** Korte opdracht a **
Neem uit de tekst over het wetsvoorstel minimumstraffen woordelijk het gedeelte over dat begint met de woorden "Het kabinet zegt" en eindigt met de woorden "een schepje bovenop.".

++++ Tekstfragment ++++

Onlangs heeft het kabinet het ‘wetsvoorstel minimumstraffen’ ingediend bij de Tweede Kamer. De Raad van State, de Raad voor Strafrechttoepassing en Jeugdbescherming en de Vereniging voor Rechtspraak: allemaal adviseerden ze het kabinet de wet niet in te voeren. Maar het kabinet zet haar plannen door. Die plannen houden kort gezegd in dat daders die binnen tien jaar voor de tweede keer een ernstig gewelds-, levens- of zedenmisdrijf plegen (waar ten minste een maximum straf van 8 jaar op staat en dat een ernstige inbreuk op de lichamelijke integriteit van het slachtoffer met zich mee brengt), een minimumstraf opgelegd krijgen. Dit betekent minstens de helft van de wettelijke maximumstraf waarmee het vergrijp wordt bedreigd.
Inhoudelijk valt er veel op het wetsvoorstel af te dingen en bovendien mist het zijn doel. In de eerste plaats laat wetenschappelijk onderzoek zien dat zware straffen de kans op recidive niet of nauwelijks verkleinen. Ook is nog nooit aangetoond dat zware straffen leiden tot een daling van de misdaadcijfers.
In de tweede plaats is het van groot belang dat de rechter de straf zo precies mogelijk kan toesnijden op de individuele dader. Dat vergroot de kans op een succesvolle terugkeer in de maatschappij. Voor zulk maatwerk is straks geen plaats meer.
Straks zes jaar voor tweede ongewenste tongzoen
Een sprekend voorbeeld is de ongewenste tongzoen. Officieel geldt een ongewenste tongzoen als een verkrachting, maar de rechter zal er over het algemeen een relatief milde straf voor opleggen. Straks is de rechter gedwongen om iemand die zich voor de tweede keer schuldig maakt aan een ongewenste tongzoen, de helft van de maximum straf voor verkrachting op te leggen (hetgeen 6 jaar gevangenisstraf oplevert). Dat wordt als een zeer rigide uitkomst van de wet beschouwd, temeer omdat de ernst van het eerste vergrijp niet wordt afgemeten aan de straf die de rechter in de eerste zaak heeft opgelegd, maar aan het wettelijk maximum van de straf waarmee het delict wordt bedreigd. Alleen in zéér uitzonderlijke gevallen kan van de beoogde minimumstraf worden afgeweken.
Het kabinet zegt met de nieuwe wet tegemoet te komen aan de belangen van de slachtoffers en aan een roep uit de samenleving om strengere straffen. En dat terwijl internationale vergelijkingen laten zien dat de rechters in Nederland al veel strenger zijn gaan straffen, ook zonder dat de politiek hen daartoe opdracht heeft gegeven. Deze wet doet daar, geheel overbodig, nog een schepje bovenop.

++++

** Korte opdracht b **
Citeer letterlijk het deel van de rijen hieronder dat bij de eerste rij begint en eindigt met de regel waarin "common name: Great spotted woodpecker" staat, die regel inbegrepen.

++++ Te verwerken rijen ++++

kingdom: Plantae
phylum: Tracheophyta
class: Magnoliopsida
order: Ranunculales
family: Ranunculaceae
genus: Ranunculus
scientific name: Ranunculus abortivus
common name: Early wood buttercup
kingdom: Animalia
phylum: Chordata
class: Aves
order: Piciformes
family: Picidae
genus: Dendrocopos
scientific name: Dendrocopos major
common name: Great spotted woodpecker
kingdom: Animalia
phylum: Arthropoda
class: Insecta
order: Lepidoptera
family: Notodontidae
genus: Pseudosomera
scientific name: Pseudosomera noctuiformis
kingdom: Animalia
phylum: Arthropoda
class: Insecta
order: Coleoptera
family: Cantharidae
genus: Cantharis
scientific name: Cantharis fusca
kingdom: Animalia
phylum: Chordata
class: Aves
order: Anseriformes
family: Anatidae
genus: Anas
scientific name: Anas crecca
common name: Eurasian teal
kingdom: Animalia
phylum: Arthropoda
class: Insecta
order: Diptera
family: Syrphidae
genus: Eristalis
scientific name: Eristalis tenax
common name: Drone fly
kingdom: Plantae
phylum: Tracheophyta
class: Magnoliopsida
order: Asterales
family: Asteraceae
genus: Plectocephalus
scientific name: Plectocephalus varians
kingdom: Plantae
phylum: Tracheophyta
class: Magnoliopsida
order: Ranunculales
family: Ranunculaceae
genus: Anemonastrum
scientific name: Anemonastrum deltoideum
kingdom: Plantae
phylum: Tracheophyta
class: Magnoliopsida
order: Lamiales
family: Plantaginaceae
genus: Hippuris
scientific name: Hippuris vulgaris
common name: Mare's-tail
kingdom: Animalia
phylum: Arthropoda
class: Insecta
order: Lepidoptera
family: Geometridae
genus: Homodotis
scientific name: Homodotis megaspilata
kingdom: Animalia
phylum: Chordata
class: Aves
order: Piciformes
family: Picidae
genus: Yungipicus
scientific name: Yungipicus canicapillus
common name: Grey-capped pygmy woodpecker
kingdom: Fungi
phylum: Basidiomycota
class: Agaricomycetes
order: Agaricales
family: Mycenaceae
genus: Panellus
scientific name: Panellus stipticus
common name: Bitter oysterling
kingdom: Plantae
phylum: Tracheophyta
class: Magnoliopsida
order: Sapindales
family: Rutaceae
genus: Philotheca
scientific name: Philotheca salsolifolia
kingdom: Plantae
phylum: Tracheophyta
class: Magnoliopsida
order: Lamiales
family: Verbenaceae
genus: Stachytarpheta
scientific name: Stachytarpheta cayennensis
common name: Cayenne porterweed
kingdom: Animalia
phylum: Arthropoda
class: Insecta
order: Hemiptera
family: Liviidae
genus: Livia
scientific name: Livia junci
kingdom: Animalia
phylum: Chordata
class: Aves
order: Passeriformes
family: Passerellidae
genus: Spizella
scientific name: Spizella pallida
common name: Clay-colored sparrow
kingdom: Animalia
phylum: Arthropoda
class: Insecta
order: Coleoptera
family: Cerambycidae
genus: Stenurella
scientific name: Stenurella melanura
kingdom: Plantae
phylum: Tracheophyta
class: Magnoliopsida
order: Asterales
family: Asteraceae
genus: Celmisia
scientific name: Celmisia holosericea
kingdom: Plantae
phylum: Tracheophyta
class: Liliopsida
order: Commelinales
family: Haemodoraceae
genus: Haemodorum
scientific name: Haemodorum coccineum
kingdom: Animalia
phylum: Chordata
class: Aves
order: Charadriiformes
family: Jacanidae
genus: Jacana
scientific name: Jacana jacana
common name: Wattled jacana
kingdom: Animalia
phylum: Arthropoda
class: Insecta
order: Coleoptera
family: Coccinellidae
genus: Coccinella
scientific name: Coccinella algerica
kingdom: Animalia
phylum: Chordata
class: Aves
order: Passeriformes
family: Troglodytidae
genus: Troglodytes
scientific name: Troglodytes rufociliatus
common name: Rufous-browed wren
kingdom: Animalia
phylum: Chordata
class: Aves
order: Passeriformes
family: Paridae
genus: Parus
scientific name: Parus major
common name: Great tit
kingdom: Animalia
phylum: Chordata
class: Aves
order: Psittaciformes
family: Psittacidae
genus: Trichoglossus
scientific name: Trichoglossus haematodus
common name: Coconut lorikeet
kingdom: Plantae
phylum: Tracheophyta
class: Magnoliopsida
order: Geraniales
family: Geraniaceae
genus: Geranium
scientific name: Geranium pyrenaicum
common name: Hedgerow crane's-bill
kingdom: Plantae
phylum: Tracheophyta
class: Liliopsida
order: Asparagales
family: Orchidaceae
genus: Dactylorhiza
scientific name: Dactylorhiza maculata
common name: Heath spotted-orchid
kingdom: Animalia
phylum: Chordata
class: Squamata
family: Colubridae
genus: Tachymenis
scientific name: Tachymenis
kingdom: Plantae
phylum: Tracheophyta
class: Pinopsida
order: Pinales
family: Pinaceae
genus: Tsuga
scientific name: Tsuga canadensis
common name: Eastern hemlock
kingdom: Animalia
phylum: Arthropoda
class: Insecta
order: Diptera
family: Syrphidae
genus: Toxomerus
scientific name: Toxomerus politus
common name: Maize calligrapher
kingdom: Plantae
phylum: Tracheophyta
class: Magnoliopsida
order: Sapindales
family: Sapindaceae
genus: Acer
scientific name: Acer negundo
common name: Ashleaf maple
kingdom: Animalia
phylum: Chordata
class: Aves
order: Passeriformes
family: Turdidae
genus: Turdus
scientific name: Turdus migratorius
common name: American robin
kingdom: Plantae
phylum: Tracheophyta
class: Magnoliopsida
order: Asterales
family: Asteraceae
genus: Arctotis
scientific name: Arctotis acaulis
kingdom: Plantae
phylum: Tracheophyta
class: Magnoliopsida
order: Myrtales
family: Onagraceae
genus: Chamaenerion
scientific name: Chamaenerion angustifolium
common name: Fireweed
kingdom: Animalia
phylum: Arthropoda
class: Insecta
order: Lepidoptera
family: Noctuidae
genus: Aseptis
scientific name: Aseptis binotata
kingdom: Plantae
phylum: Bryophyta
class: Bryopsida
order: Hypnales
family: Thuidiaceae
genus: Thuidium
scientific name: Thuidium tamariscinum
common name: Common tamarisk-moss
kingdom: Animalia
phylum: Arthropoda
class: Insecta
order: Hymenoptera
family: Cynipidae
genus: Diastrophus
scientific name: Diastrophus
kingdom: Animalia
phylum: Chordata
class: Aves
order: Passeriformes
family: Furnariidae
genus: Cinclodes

++++

** Juist antwoord a **
Het kabinet zegt met de nieuwe wet tegemoet te komen aan de belangen van de slachtoffers en aan een roep uit de samenleving om strengere straffen. En dat terwijl internationale vergelijkingen laten zien dat de rechters in Nederland al veel strenger zijn gaan straffen, ook zonder dat de politiek hen daartoe opdracht heeft gegeven. Deze wet doet daar, geheel overbodig, nog een schepje bovenop.

** Juist antwoord b **
kingdom: Plantae
phylum: Tracheophyta
class: Magnoliopsida
order: Ranunculales
family: Ranunculaceae
genus: Ranunculus
scientific name: Ranunculus abortivus
common name: Early wood buttercup
kingdom: Animalia
phylum: Chordata
class: Aves
order: Piciformes
family: Picidae
genus: Dendrocopos
scientific name: Dendrocopos major
common name: Great spotted woodpecker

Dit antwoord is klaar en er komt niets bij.